All MESA participants with documented CAC scores were included in the study, which had a median follow-up time of 5.8 years. The primary end point was cardiovascular death, nonfatal myocardial infarction, angina, or coronary revascularization.
The patient cohort was divided by age group (45-54 years, 55-64 years, 65-74 years, and 75-84 years), while coronary artery calcium was stratified as CAC = 0, CAC = 1-100, and CAC > 100.
Population characteristics were collected at baseline examination and during follow-up phone calls. All cardiovascular events were confirmed with clinical documentation. Within age groups, Cox regression analyses were conducted for increasing CAC scores, and hazard ratios (HR) were calculated and Kaplan-Meier curves constructed to show the risk of death and survival analyses for increasing CAC score within each prespecified age group.
Age is just a number
Among patients ages 45 to 54 years, just 4% had CAC scores greater than 100. However, these patients had an event rate of 17.7 per 1,000 person-years, and they were eight times more likely to have an event related to coronary heart disease than those with calcium scores of 0, Blaha said. As age increased, the percentage of current smokers decreased, while the proportion of hypertensive and diabetic patients increased.
The finding underscores the value of CAC determination in younger persons who may be at an increased risk of coronary heart disease events, and may have significant atherosclerotic burden even if they're asymptomatic, Blaha said.
"If you're young and have calcium, you're at high risk, and if you're old and you have no calcium, just because you're old doesn't mean you're at high risk," he said. "What matters is if you have atherosclerosis."

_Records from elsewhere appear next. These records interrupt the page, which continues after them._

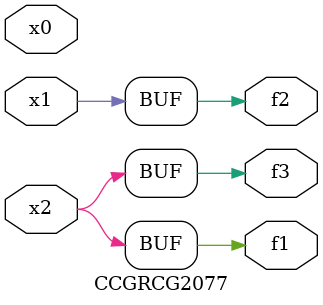
<source format=v>
module CCGRCG2077(
	input x0, x1, x2,
	output f1, f2, f3
);
	assign f1 = x2;
	assign f2 = x1;
	assign f3 = x2;
endmodule

</source>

In the 75- to 84-year-old group, calcium remains an inaccurate means of improving cardiovascular risk stratification, he said.
"If you're young and have a calcium score greater than 100, your risk far exceeds that of someone older than 75 with no calcium," Blaha said. "About 20% of people in our older group had a calcium score of 0."

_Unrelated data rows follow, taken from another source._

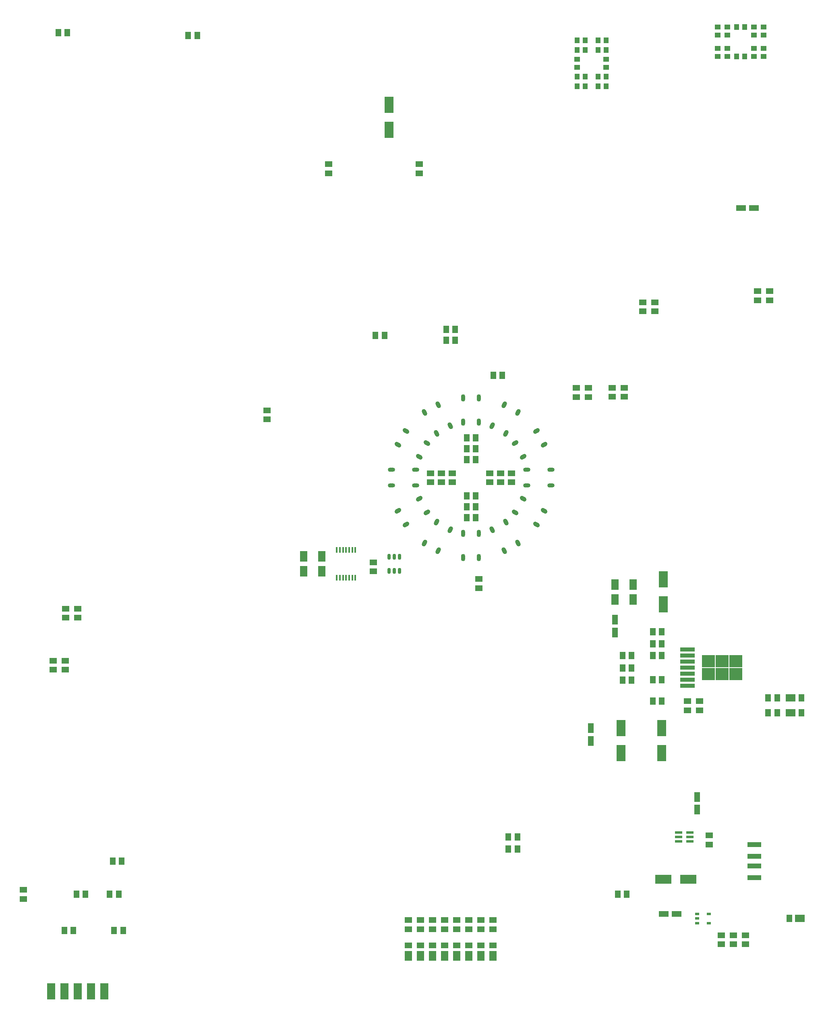
<source format=gtp>
%FSLAX25Y25*%
%MOIN*%
G70*
G01*
G75*
G04 Layer_Color=8421504*
%ADD10R,0.05906X0.05118*%
%ADD11R,0.05118X0.07874*%
%ADD12R,0.05118X0.05906*%
%ADD13R,0.07284X0.13780*%
%ADD14R,0.12047X0.03504*%
%ADD15R,0.33622X0.21063*%
%ADD16R,0.05906X0.08661*%
%ADD17R,0.07874X0.05118*%
G04:AMPARAMS|DCode=18|XSize=35.43mil|YSize=59.06mil|CornerRadius=0mil|HoleSize=0mil|Usage=FLASHONLY|Rotation=150.000|XOffset=0mil|YOffset=0mil|HoleType=Round|Shape=Round|*
%AMOVALD18*
21,1,0.02362,0.03543,0.00000,0.00000,240.0*
1,1,0.03543,0.00591,0.01023*
1,1,0.03543,-0.00591,-0.01023*
%
%ADD18OVALD18*%

G04:AMPARAMS|DCode=19|XSize=35.43mil|YSize=59.06mil|CornerRadius=0mil|HoleSize=0mil|Usage=FLASHONLY|Rotation=120.000|XOffset=0mil|YOffset=0mil|HoleType=Round|Shape=Round|*
%AMOVALD19*
21,1,0.02362,0.03543,0.00000,0.00000,210.0*
1,1,0.03543,0.01023,0.00591*
1,1,0.03543,-0.01023,-0.00591*
%
%ADD19OVALD19*%

G04:AMPARAMS|DCode=20|XSize=35.43mil|YSize=59.06mil|CornerRadius=0mil|HoleSize=0mil|Usage=FLASHONLY|Rotation=30.000|XOffset=0mil|YOffset=0mil|HoleType=Round|Shape=Round|*
%AMOVALD20*
21,1,0.02362,0.03543,0.00000,0.00000,120.0*
1,1,0.03543,0.00591,-0.01023*
1,1,0.03543,-0.00591,0.01023*
%
%ADD20OVALD20*%

G04:AMPARAMS|DCode=21|XSize=35.43mil|YSize=59.06mil|CornerRadius=0mil|HoleSize=0mil|Usage=FLASHONLY|Rotation=60.000|XOffset=0mil|YOffset=0mil|HoleType=Round|Shape=Round|*
%AMOVALD21*
21,1,0.02362,0.03543,0.00000,0.00000,150.0*
1,1,0.03543,0.01023,-0.00591*
1,1,0.03543,-0.01023,0.00591*
%
%ADD21OVALD21*%

%ADD22O,0.05906X0.03543*%
%ADD23O,0.03543X0.05906*%
%ADD24R,0.06600X0.13700*%
%ADD25R,0.11811X0.04409*%
%ADD26R,0.08012X0.05906*%
%ADD27R,0.05906X0.08012*%
%ADD28R,0.04331X0.04724*%
%ADD29R,0.04724X0.04331*%
%ADD30R,0.05906X0.02362*%
%ADD31R,0.03347X0.01969*%
%ADD32R,0.13780X0.07284*%
%ADD33O,0.01417X0.04961*%
%ADD34O,0.02756X0.05118*%
%ADD35C,0.01000*%
%ADD36C,0.03543*%
%ADD37C,0.03937*%
%ADD38C,0.03504*%
%ADD39C,0.02756*%
%ADD40C,0.01969*%
%ADD41C,0.01417*%
%ADD42R,0.05906X0.05906*%
%ADD43C,0.05906*%
%ADD44R,0.05906X0.05906*%
%ADD45C,0.05906*%
%ADD46C,0.06693*%
G04:AMPARAMS|DCode=47|XSize=66.93mil|YSize=66.93mil|CornerRadius=0mil|HoleSize=0mil|Usage=FLASHONLY|Rotation=180.000|XOffset=0mil|YOffset=0mil|HoleType=Round|Shape=Octagon|*
%AMOCTAGOND47*
4,1,8,-0.03347,0.01673,-0.03347,-0.01673,-0.01673,-0.03347,0.01673,-0.03347,0.03347,-0.01673,0.03347,0.01673,0.01673,0.03347,-0.01673,0.03347,-0.03347,0.01673,0.0*
%
%ADD47OCTAGOND47*%

%ADD48C,0.07087*%
%ADD49C,0.15748*%
%ADD50C,0.14961*%
%ADD51C,0.06299*%
%ADD52R,0.06299X0.06299*%
%ADD53C,0.07874*%
%ADD54R,0.07874X0.07874*%
%ADD55R,0.05906X0.05906*%
%ADD56R,0.11811X0.12205*%
%ADD57O,0.08000X0.15748*%
%ADD58C,0.09803*%
%ADD59R,0.23622X0.07874*%
%ADD60R,0.07874X0.23622*%
%ADD61C,0.04724*%
%ADD62C,0.05512*%
%ADD63C,0.07480*%
%ADD64O,0.03937X0.07874*%
%ADD65O,0.03937X0.07874*%
%ADD66C,0.11811*%
%ADD67C,0.02362*%
%ADD68C,0.00984*%
%ADD69C,0.00787*%
%ADD70C,0.02362*%
%ADD71C,0.00394*%
%ADD72C,0.00800*%
%ADD73C,0.02000*%
%ADD74C,0.00591*%
%ADD75C,0.00100*%
%ADD76C,0.01181*%
%ADD77C,0.01575*%
%ADD78R,0.11024X0.03150*%
%ADD79R,0.09000X0.09000*%
%ADD80R,0.10669X0.10138*%
D10*
X482500Y398740D02*
D03*
Y391260D02*
D03*
X460500Y486240D02*
D03*
Y478760D02*
D03*
X442500Y486240D02*
D03*
Y478760D02*
D03*
X509500D02*
D03*
Y486240D02*
D03*
X424000Y95740D02*
D03*
X434000D02*
D03*
X444000D02*
D03*
X454000D02*
D03*
X464000D02*
D03*
X474000D02*
D03*
X484000D02*
D03*
X494000D02*
D03*
X683000Y96760D02*
D03*
Y104240D02*
D03*
X693000Y96760D02*
D03*
Y104240D02*
D03*
X703000Y96760D02*
D03*
Y104240D02*
D03*
X140500Y374240D02*
D03*
Y366760D02*
D03*
X150500Y374240D02*
D03*
Y366760D02*
D03*
X723000Y629260D02*
D03*
Y636740D02*
D03*
X424000Y116740D02*
D03*
Y109260D02*
D03*
X434000Y116740D02*
D03*
Y109260D02*
D03*
X444000Y116740D02*
D03*
Y109260D02*
D03*
X454000Y116740D02*
D03*
Y109260D02*
D03*
X464000Y116740D02*
D03*
Y109260D02*
D03*
X474000Y116740D02*
D03*
Y109260D02*
D03*
X484000Y116740D02*
D03*
Y109260D02*
D03*
X494000Y116740D02*
D03*
Y109260D02*
D03*
X713000Y629260D02*
D03*
Y636740D02*
D03*
X602700Y556800D02*
D03*
Y549320D02*
D03*
X563000Y556740D02*
D03*
Y549260D02*
D03*
X628000Y627600D02*
D03*
Y620120D02*
D03*
X655000Y290260D02*
D03*
Y297740D02*
D03*
X307000Y530760D02*
D03*
Y538240D02*
D03*
X665000Y290260D02*
D03*
Y297740D02*
D03*
X105268Y141740D02*
D03*
Y134260D02*
D03*
X592700Y556800D02*
D03*
Y549320D02*
D03*
X573000Y556740D02*
D03*
Y549260D02*
D03*
X618000Y627600D02*
D03*
Y620120D02*
D03*
X358000Y734260D02*
D03*
Y741740D02*
D03*
X433000D02*
D03*
Y734260D02*
D03*
X673000Y179260D02*
D03*
Y186740D02*
D03*
X395000Y412500D02*
D03*
Y405020D02*
D03*
X451500Y486240D02*
D03*
Y478760D02*
D03*
X500500D02*
D03*
Y486240D02*
D03*
X491500Y478760D02*
D03*
Y486240D02*
D03*
X140000Y323760D02*
D03*
Y331240D02*
D03*
X130000Y323760D02*
D03*
Y331240D02*
D03*
D11*
X595000Y354500D02*
D03*
Y365000D02*
D03*
X663102Y208000D02*
D03*
Y218500D02*
D03*
X575000Y264835D02*
D03*
Y275335D02*
D03*
D12*
X601260Y335500D02*
D03*
X608740D02*
D03*
X608740Y315000D02*
D03*
X601260D02*
D03*
X601260Y325000D02*
D03*
X608740D02*
D03*
X633740Y297740D02*
D03*
X626260D02*
D03*
X633740Y315500D02*
D03*
X626260D02*
D03*
X633740Y355000D02*
D03*
X626260D02*
D03*
X626260Y345000D02*
D03*
X633740D02*
D03*
X479740Y515500D02*
D03*
X472260D02*
D03*
Y467500D02*
D03*
X479740D02*
D03*
X472260Y449500D02*
D03*
X479740D02*
D03*
X749240Y300500D02*
D03*
Y288000D02*
D03*
X739260Y118000D02*
D03*
X626260Y335500D02*
D03*
X633740D02*
D03*
X721760Y300500D02*
D03*
X729240D02*
D03*
X604740Y138000D02*
D03*
X597260D02*
D03*
X146740Y108000D02*
D03*
X139260D02*
D03*
X462740Y596000D02*
D03*
X455260D02*
D03*
X501740Y567000D02*
D03*
X494260D02*
D03*
X404240Y600200D02*
D03*
X396760D02*
D03*
X249240Y848000D02*
D03*
X241760D02*
D03*
X721760Y288000D02*
D03*
X729240D02*
D03*
X506760Y185500D02*
D03*
X514240D02*
D03*
X506760Y175500D02*
D03*
X514240D02*
D03*
X179260Y165500D02*
D03*
X186740D02*
D03*
X188000Y108000D02*
D03*
X180520D02*
D03*
X184240Y138000D02*
D03*
X176760D02*
D03*
X156740D02*
D03*
X149260D02*
D03*
X462740Y605000D02*
D03*
X455260D02*
D03*
X141740Y850500D02*
D03*
X134260D02*
D03*
X479740Y506500D02*
D03*
X472260D02*
D03*
X479740Y497500D02*
D03*
X472260D02*
D03*
Y458500D02*
D03*
X479740D02*
D03*
D13*
X600000Y254665D02*
D03*
Y275335D02*
D03*
X633740Y254665D02*
D03*
Y275335D02*
D03*
X408000Y790835D02*
D03*
Y770165D02*
D03*
X635000Y398335D02*
D03*
Y377665D02*
D03*
D14*
X655000Y340500D02*
D03*
Y335500D02*
D03*
Y330500D02*
D03*
Y325500D02*
D03*
Y320500D02*
D03*
Y315500D02*
D03*
Y310500D02*
D03*
D16*
X610000Y394102D02*
D03*
Y381898D02*
D03*
X595000Y394102D02*
D03*
Y381898D02*
D03*
X337500Y405138D02*
D03*
Y417343D02*
D03*
X352500Y405138D02*
D03*
Y417343D02*
D03*
D17*
X635500Y121740D02*
D03*
X646000D02*
D03*
X699500Y705500D02*
D03*
X710000D02*
D03*
D18*
X493355Y525554D02*
D03*
X504606Y519058D02*
D03*
X503394Y542942D02*
D03*
X514645Y536446D02*
D03*
X458645Y439446D02*
D03*
X447394Y445942D02*
D03*
X448606Y422058D02*
D03*
X437355Y428554D02*
D03*
D19*
X512558Y511106D02*
D03*
X519054Y499855D02*
D03*
X529946Y521145D02*
D03*
X536442Y509894D02*
D03*
X439442Y453894D02*
D03*
X432946Y465145D02*
D03*
X422054Y443855D02*
D03*
X415558Y455106D02*
D03*
D20*
X504606Y445942D02*
D03*
X493355Y439446D02*
D03*
X514645Y428554D02*
D03*
X503394Y422058D02*
D03*
X447394Y519058D02*
D03*
X458645Y525554D02*
D03*
X437355Y536446D02*
D03*
X448606Y542942D02*
D03*
D21*
X519054Y465145D02*
D03*
X512558Y453894D02*
D03*
X536442Y455106D02*
D03*
X529946Y443855D02*
D03*
X432946Y499855D02*
D03*
X439442Y511106D02*
D03*
X415558Y509894D02*
D03*
X422054Y521145D02*
D03*
D22*
X521961Y488996D02*
D03*
Y476004D02*
D03*
X542039Y488996D02*
D03*
Y476004D02*
D03*
X430039Y476004D02*
D03*
Y488996D02*
D03*
X409961Y476004D02*
D03*
Y488996D02*
D03*
D23*
X469504Y528461D02*
D03*
X482496D02*
D03*
X469504Y548539D02*
D03*
X482496D02*
D03*
Y436539D02*
D03*
X469504D02*
D03*
X482496Y416461D02*
D03*
X469504D02*
D03*
D24*
X172268Y57819D02*
D03*
X161268D02*
D03*
X128268D02*
D03*
X139268D02*
D03*
X150268D02*
D03*
D25*
X710500Y151720D02*
D03*
Y161563D02*
D03*
Y169437D02*
D03*
Y179280D02*
D03*
D26*
X740560Y300500D02*
D03*
Y288000D02*
D03*
X747940Y118000D02*
D03*
D27*
X424000Y87060D02*
D03*
X434000D02*
D03*
X444000D02*
D03*
X454000D02*
D03*
X464000D02*
D03*
X474000D02*
D03*
X484000D02*
D03*
X494000D02*
D03*
D28*
X695654Y830933D02*
D03*
X702346D02*
D03*
X695654Y855126D02*
D03*
X702346D02*
D03*
X563604Y806100D02*
D03*
X570296D02*
D03*
X563604Y844100D02*
D03*
X570296D02*
D03*
X587796Y806100D02*
D03*
X581104D02*
D03*
X587796Y844100D02*
D03*
X581104D02*
D03*
X563604Y814100D02*
D03*
X570296D02*
D03*
X563604Y836100D02*
D03*
X570296D02*
D03*
X587796Y814100D02*
D03*
X581104D02*
D03*
X587796Y836100D02*
D03*
X581104D02*
D03*
D29*
X563604Y828446D02*
D03*
Y821754D02*
D03*
X587796Y828446D02*
D03*
Y821754D02*
D03*
X718000Y830933D02*
D03*
Y837626D02*
D03*
X680000Y830933D02*
D03*
Y837626D02*
D03*
X718000Y855126D02*
D03*
Y848433D02*
D03*
X680000Y855126D02*
D03*
Y848433D02*
D03*
X710000Y830933D02*
D03*
Y837626D02*
D03*
X688000Y830933D02*
D03*
Y837626D02*
D03*
X710000Y855126D02*
D03*
Y848433D02*
D03*
X688000Y855126D02*
D03*
Y848433D02*
D03*
D30*
X647776Y181760D02*
D03*
Y185500D02*
D03*
Y189240D02*
D03*
X657224D02*
D03*
Y185500D02*
D03*
Y181760D02*
D03*
D31*
X663197Y121740D02*
D03*
X672803Y114260D02*
D03*
X663197Y118000D02*
D03*
Y114260D02*
D03*
X672803Y121740D02*
D03*
D32*
X655835Y150500D02*
D03*
X635165D02*
D03*
D33*
X380177Y422657D02*
D03*
X377618D02*
D03*
X375059D02*
D03*
X372500D02*
D03*
X369941D02*
D03*
X367382D02*
D03*
X364823D02*
D03*
X380177Y399823D02*
D03*
X377618D02*
D03*
X375059D02*
D03*
X372500D02*
D03*
X369941D02*
D03*
X367382D02*
D03*
X364823D02*
D03*
D34*
X416831Y417047D02*
D03*
X412500D02*
D03*
X408169D02*
D03*
X416831Y405433D02*
D03*
X412500D02*
D03*
X408169D02*
D03*
D80*
X695217Y320037D02*
D03*
Y330963D02*
D03*
X672303D02*
D03*
Y320037D02*
D03*
X683760Y330963D02*
D03*
Y320037D02*
D03*
M02*

</source>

All images courtesy of Dr. Michael Blaha and Dr. Rajesh Tota-Maharaj. |
Cardiovascular disease event rate per 1,000 person-years by CAC score and age groups. |
The results show that the calcium scoring test may benefit both younger and older people in terms of refining their true heart disease risk, according to the researchers.
"It can help us identify a subset of younger people at higher risk who should make substantial lifestyle modifications and possibly take cholesterol-lowering medication and aspirin," said Tota-Maharaj. "For older individuals without calcium in their arteries, it means they do not need routinely prescribed cholesterol-lowering medications or aspirin because they are at a lower risk of a heart attack."
"Framingham is a little outdated, and it tends to overestimate risk in nearly all modern populations that are treated with medications," Blaha said. "That's why I think the time has come to incorporate atherosclerosis imaging directly into risk prediction."
Calcium scoring makes an excellent addition because it "applies outside the typical intermediate-risk patient," Blaha said. "It applies to the young and the old, and it applies to those with few risk factors and many risk factors."
Thus, rather than creating a new level of evidence, the study aims to expand the pool of patients for whom level-II evidence already exists, Blaha said.
To eventually achieve a higher level of evidence for risk prediction, the group is currently putting together a multicenter, randomized study of CAC scoring in which 30,000 patients will be assigned to current care (cholesterol, C-reactive protein, stress tests, etc.) versus CAC score, Blaha said.